### [CONSEGNA 1]
Riporta tali e quali le righe dei dati, dalla prima fino a quella che contiene "הפקולטה לאמנויות", inclusa.

### [ESTRATTO FORNITO]
+-------+
In mancanza di un’adeguata istruzione affettiva, aumentano i giovani che vivono relazioni dominate da un senso del possesso che sfocia in violenze e sopraffazioni. Changes ne ha parlato con Mario Puiatti, presidente dell’Associazione Italiana per l’Educazione Demografica.

L’Obiettivo 3 dell’Agenda delle Nazioni Unite per il 2030 chiede di «garantire l’accesso universale ai servizi di assistenza sanitaria sessuale e riproduttiva, inclusa la pianificazione familiare, l’informazione, l’educazione e l’integrazione della salute riproduttiva nelle strategie e nei programmi nazionali». Eppure, spiega il presidente dell’Associazione Italiana per l’Educazione Demografica (AIED), Mario Puiatti, tuttora l’Italia è una delle pochissime nazioni in Europa – insieme a Cipro, Bulgaria, Polonia, Romania e Lituania – dove una formazione minima di ordine affettivo e sessuale non solo non è obbligatoria, ma a volte neppure prevista. Mentre, giusto per fare un confronto, chiarisce l’esperto, «in Svezia questa formazione è stata introdotta nel 1955».

Proprio per rimediare all’inadempienza italiana, «che priva gli studenti di un vero e proprio diritto e che in fondo discrimina, consentendo alle singole scuole di decidere se istruire i ragazzi o no», di recente Aiedha voluto riportare il tema del diritto all’educazione all’affettività e alla sessualità all’attenzione pubblica, ricordando che «un piano per adeguare al nostro sistema scolastico le linee guide europee esiste già dal 2015. Da allora, però è stato chiuso in un cassetto e praticamente dimenticato». Il che, lamenta Puiatti, si traduce in problemi sotto gli occhi di tutti: «Secondo la polizia postale, il 30% degli 11-12enni vede pornografia online, che costituisce la forma ormai prevalente di educazione sessuale». Questo uso improprio della pornografia però trasmette una visione distorta del sesso e del rapporto tra generi, con immagini non equilibrate, irrealistiche e spesso degradanti. «Ecco perché – riassume Puiatti – è importante che le linee guida vengano presto attuate per decisione del Ministero dell’istruzione: in mancanza di un’adeguata istruzione affettiva, molti giovani vivono relazioni o dominate da un senso del possesso che sfocia in violenze e sopraffazioni o da esibizionismo e comportamenti sessuali sfrenati in cui manca la reale consapevolezza di ciò che si sta facendo».
+-------+
### [CONTENUTO DEI DATI]
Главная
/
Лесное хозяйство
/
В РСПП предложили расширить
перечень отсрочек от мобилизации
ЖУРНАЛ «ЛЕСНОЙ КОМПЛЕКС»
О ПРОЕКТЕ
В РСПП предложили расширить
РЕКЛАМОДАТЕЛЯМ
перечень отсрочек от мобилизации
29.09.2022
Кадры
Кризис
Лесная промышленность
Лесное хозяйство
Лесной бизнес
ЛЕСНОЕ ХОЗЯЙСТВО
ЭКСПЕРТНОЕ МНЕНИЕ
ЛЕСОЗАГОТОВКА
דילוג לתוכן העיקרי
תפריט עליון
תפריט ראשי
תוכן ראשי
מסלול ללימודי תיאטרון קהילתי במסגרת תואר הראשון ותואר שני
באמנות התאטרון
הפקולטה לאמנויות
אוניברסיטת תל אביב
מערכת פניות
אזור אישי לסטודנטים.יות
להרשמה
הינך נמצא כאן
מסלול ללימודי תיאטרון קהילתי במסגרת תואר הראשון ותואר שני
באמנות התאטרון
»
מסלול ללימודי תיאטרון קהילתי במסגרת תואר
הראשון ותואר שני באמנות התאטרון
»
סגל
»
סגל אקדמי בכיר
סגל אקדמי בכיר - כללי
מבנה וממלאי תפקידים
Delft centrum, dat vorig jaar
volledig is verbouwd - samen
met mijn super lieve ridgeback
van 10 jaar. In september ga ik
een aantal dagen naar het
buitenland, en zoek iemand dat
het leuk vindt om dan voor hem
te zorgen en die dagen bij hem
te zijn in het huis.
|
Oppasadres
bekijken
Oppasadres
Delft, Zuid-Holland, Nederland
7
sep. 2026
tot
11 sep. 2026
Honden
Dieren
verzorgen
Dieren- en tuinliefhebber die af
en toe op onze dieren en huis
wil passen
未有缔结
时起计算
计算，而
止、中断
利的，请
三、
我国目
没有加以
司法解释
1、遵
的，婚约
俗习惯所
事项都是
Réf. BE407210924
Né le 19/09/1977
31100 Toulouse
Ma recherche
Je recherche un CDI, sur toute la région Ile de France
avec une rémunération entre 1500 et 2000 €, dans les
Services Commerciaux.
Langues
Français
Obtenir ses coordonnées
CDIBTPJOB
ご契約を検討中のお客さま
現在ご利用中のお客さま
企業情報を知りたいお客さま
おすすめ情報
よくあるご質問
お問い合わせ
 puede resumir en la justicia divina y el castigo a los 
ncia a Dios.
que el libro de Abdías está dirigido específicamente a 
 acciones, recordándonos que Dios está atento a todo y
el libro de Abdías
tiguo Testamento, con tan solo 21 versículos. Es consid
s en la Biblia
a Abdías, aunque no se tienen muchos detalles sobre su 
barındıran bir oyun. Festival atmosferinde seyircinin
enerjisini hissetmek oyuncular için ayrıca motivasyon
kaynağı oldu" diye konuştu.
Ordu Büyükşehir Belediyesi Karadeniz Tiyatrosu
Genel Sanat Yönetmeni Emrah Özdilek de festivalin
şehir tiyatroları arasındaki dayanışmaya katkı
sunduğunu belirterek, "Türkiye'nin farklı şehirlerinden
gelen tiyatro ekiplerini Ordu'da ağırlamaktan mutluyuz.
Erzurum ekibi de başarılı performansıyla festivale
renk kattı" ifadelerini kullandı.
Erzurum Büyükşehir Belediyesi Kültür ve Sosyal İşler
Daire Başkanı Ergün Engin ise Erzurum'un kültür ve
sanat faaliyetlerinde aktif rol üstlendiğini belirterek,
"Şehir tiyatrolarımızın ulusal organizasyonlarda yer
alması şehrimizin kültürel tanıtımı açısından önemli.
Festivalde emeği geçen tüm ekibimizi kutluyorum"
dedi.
+-------+
### [CONSEGNA 2]
Quali nazioni europee indica l'estratto sull'educazione affettiva come paesi in cui una formazione affettiva e sessuale minima non è obbligatoria? Elencale tutte.

### [RISPOSTA 1]
Главная
/
Лесное хозяйство
/
В РСПП предложили расширить
перечень отсрочек от мобилизации
ЖУРНАЛ «ЛЕСНОЙ КОМПЛЕКС»
О ПРОЕКТЕ
В РСПП предложили расширить
РЕКЛАМОДАТЕЛЯМ
перечень отсрочек от мобилизации
29.09.2022
Кадры
Кризис
Лесная промышленность
Лесное хозяйство
Лесной бизнес
ЛЕСНОЕ ХОЗЯЙСТВО
ЭКСПЕРТНОЕ МНЕНИЕ
ЛЕСОЗАГОТОВКА
דילוג לתוכן העיקרי
תפריט עליון
תפריט ראשי
תוכן ראשי
מסלול ללימודי תיאטרון קהילתי במסגרת תואר הראשון ותואר שני
באמנות התאטרון
הפקולטה לאמנויות

### [RISPOSTA 2]
Italia, Cipro, Bulgaria, Polonia, Romania, Lituania